◆ EXTRACT TO READ
--- START ---
What Entrepreneurs Can Learn from Ashton Kutcher’s Twitter Mistake

Surely you’ve heard, read or even tweeted the latest social media fail personified by Ashton Kutcher's latest tweet.

Surely you’ve heard, read or even tweeted the latest social media fail personified by Ashton Kutcher’s recent Twitter mistake. The backlash was larger-than-life. But should we be quick to judge his ill-fated and promptly retracted tweet?

Admittedly, I was unaware that Penn State football coach Joe Paterno was recently fired. That is, until I read Ashton’s tweet that was heard around the world – quickly coming to Paterno’s defense without being cognizant of the full story.

At one point or another we’ve all had a reactionary social media moment that may have lacked proper research. But, with a social brand and any number of followers – from 100 to Kutcher’s eight million — comes responsibility.

The uproar surrounding his epic fail on twitter does bring up some relevant questions that every entrepreneur and public figure should digest and think about before they tweet:


1. Can you be trusted with your own Twitter feed?

What is your main objective for social media? Many entrepreneurs utilize social media as a personal and corporate branding tool. If so, can you be trusted with your Twitter feed? If your answer is, “Of course I can,” realize that may be debatable. If you’ve spent any amount of time on Twitter for business or pleasure — then you know what I’m referring to.

Not everyone should tweet. Frankly, some would be better suited to keep their tweets off the record and to themselves. And if you find yourself tweeting before thinking often… then you may want to send your representative.

But don’t worry. You can set your business up for social media success, bring in the big guns and preclude mistakes that would otherwise have your PR team burning the midnight oil — on watch for damage control.


2. Should you delegate social content management?

After realizing the err – Kutcher apologized and formally announced the delegation of his social media rants and prowess to a company that will likely keep a closer eye on what is tweet worthy.

Was this a wise move? Yes.
--- END ---
◆ PROVIDED RECORDS
--- START ---
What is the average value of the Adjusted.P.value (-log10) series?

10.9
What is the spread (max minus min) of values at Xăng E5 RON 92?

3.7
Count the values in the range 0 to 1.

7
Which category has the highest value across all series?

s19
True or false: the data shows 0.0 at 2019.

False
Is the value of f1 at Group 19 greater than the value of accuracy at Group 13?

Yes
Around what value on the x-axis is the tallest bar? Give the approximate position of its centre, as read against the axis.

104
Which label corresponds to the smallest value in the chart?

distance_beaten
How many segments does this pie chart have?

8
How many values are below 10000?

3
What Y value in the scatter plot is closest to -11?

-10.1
--- END ---
◆ THINGS TO DO
1. How many followers does the article on Ashton Kutcher's Twitter mistake say Kutcher has?
2. Do these statements agree with the article on Ashton Kutcher's Twitter mistake? (a) The writer knew Joe Paterno had been fired before seeing Kutcher's tweet. (b) After apologizing, Kutcher handed his social media over to a company. (c) The article holds that everyone should tweet.
3. Retype the passage of the article on Ashton Kutcher's Twitter mistake between "The uproar surrounding" and "I’m referring to.", inclusive.
The data has no role here.

◆ EXERCISE ANSWERS
1. Eight million.

2.
(a) No: "Admittedly, I was unaware that Penn State football coach Joe Paterno was recently fired."
(b) Yes: "Kutcher apologized and formally announced the delegation of his social media rants and prowess to a company"
(c) No: "Not everyone should tweet."

3.
The uproar surrounding his epic fail on twitter does bring up some relevant questions that every entrepreneur and public figure should digest and think about before they tweet:


1. Can you be trusted with your own Twitter feed?

What is your main objective for social media? Many entrepreneurs utilize social media as a personal and corporate branding tool. If so, can you be trusted with your Twitter feed? If your answer is, “Of course I can,” realize that may be debatable. If you’ve spent any amount of time on Twitter for business or pleasure — then you know what I’m referring to.